I saw the Seattle John Green reading/show/event in January, so I know how he feels about his articulate, sometimes overly mature characters that he often writes in his books. Yes, there are teenagers out there that are thoughtful and well read and this is typical for characters in Green’s books. It definitely elevates the writing and in this particular setting where the kids are at home, sick, and in Hazel’s case already taking college courses, it is fitting. The relationship between Hazel and Augustus is so wonderful. The characters are completely enamored of each other, but individually they have no idea how “utterly unprecedented” they are (123).
The trip to Amsterdam is so perfect and not perfect for the characters all at once. I appreciate that there was a wrench thrown in the cog during this trip that should have otherwise marred their vacation. And even with that wrench, Amsterdam was what I think everyone wishes a trip with a significant other would be like. There is a special meal where Hazel and Augustus get to ” ‘ “[taste] the stars” ‘ ” (163). I felt submerged in their world in Amsterdam and relished every moment. I could picture the springtime snowfall and the streets of Holland.
This may seem little, but I liked Hazel’s attitude on breakfast and how eggs are categorized exclusively as a breakfast food. 🙂 I learned during my trip to Sweden that meatballs and bread and oil can be breakfast faire. Hasn’t everyone thought about (when dining at a we-serve-everything-all-day kind of food joint) that they would like the fish and chips for breakfast? Or a salad? This is just a small part of her characterization that helped Hazel come to life.
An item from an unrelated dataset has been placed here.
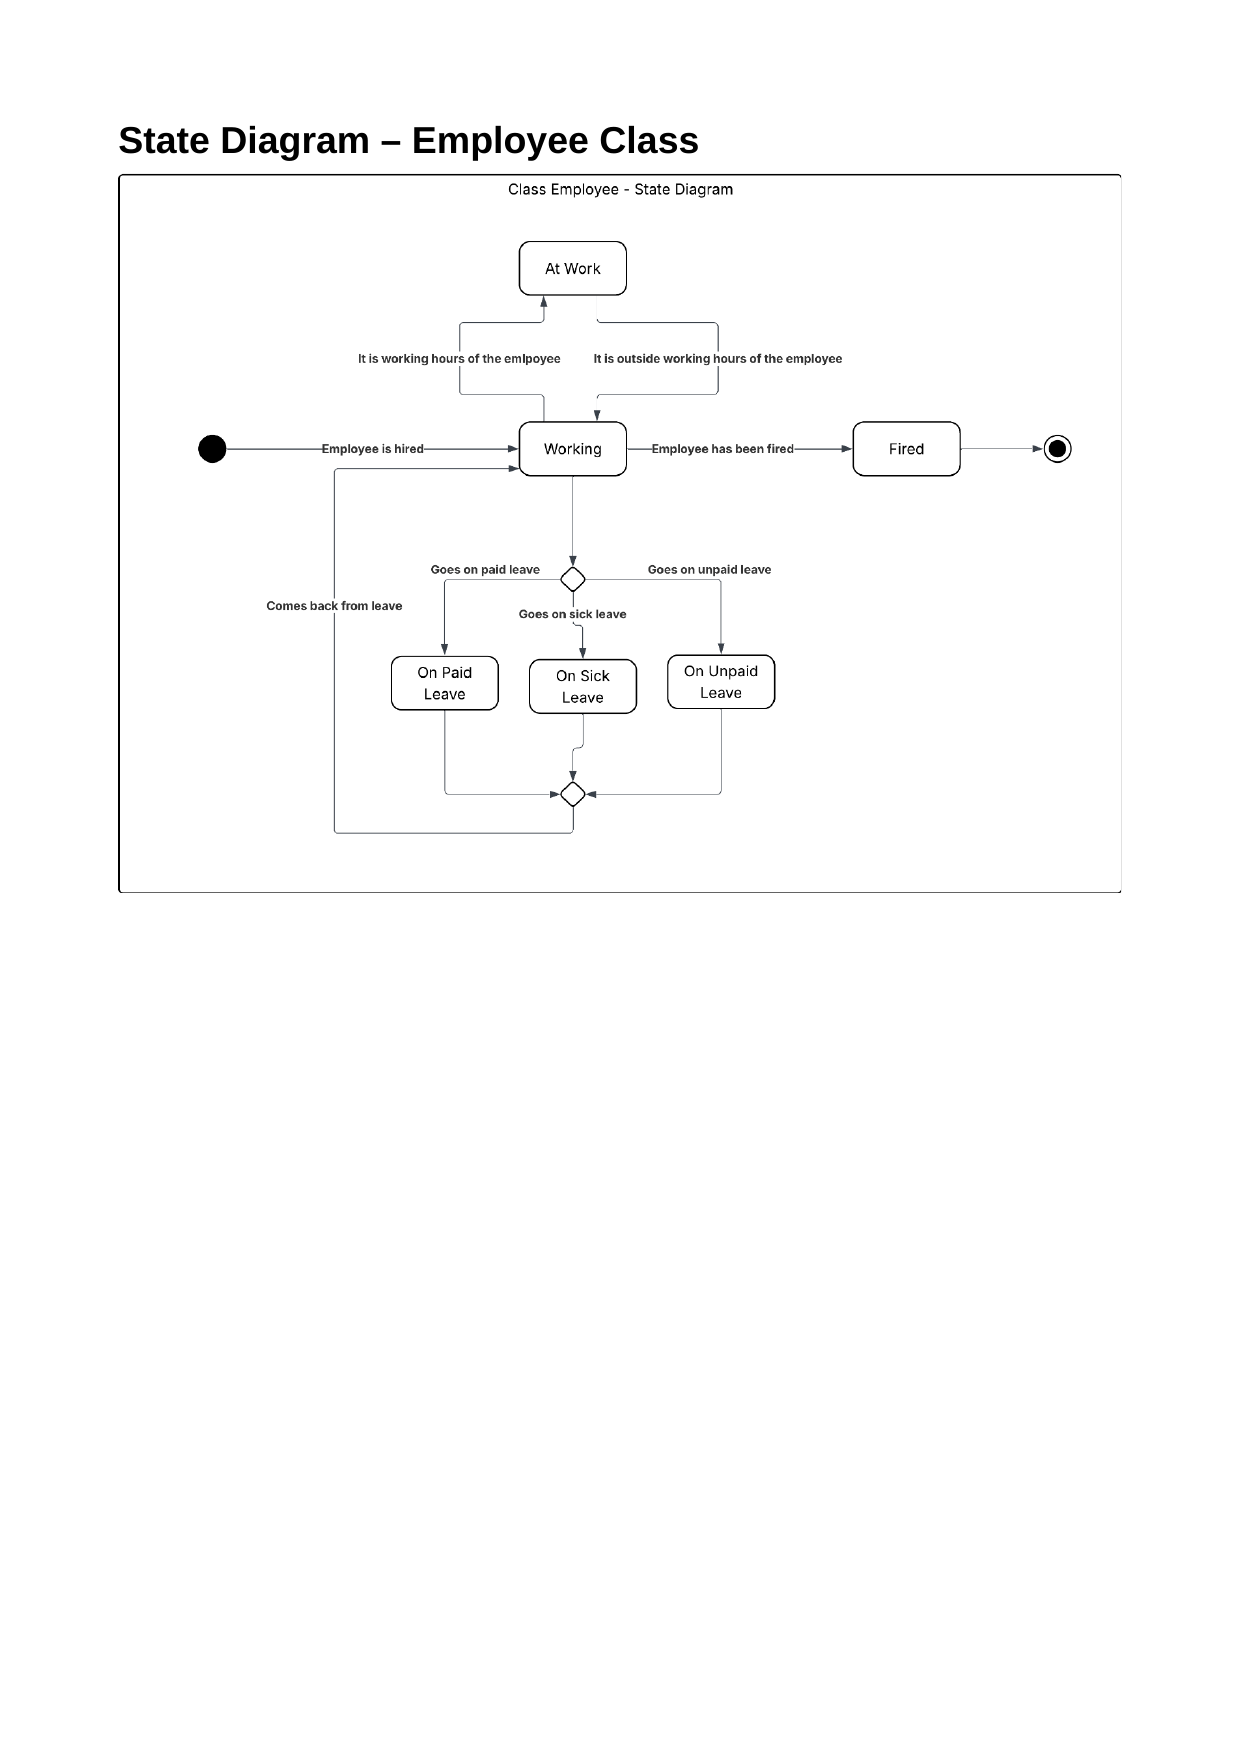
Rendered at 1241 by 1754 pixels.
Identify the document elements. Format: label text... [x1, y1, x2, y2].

subtitle State Diagram – Employee Class [118, 118, 1122, 161]
picture [118, 173, 1122, 893]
Hazel’s parents are well written–they seem like the ideal support system. They don’t lock up Hazel or pity their daughter to a fault. Their grief, their angry parent moments (and Hazel’s typical teenage moments) relay a balanced parent-child relationship but not a necessarily perfect one. How could Hazel ever understand how her parents feel about the inevitable loss of their only child? Hazel’s dad address that beautifully on page 278 when he relates her feelings of loss to the way they’ll feel when she passes. I get teary just thinking about this all over again!
What I loved the most is how Green addresses death and being remembered. I think so many people want to leave their mark and be remembered when they die. Augustus even has the numbers for how many dead people there are to living people. Hazel says it best when she says to Augustus, “‘You say you’re not special because the world doesn’t know about you, but that’s an insult to me. I know about you'” (240). Everything about these characters is raw and felt. I think the reader expects them to be angry, bitter, sad and holed up, but they emanate love, truth and peace. Is it possible for a book to bring you some peace about life and death? I think this novel may have done that for me. The fact that Hazel and Augustus live such short lives but love so much in that short time definitely left me feeling like their lives were filled to the brim. They came, they saw, they conquered, right?
“‘It is a good life, Hazel Grace'” (236).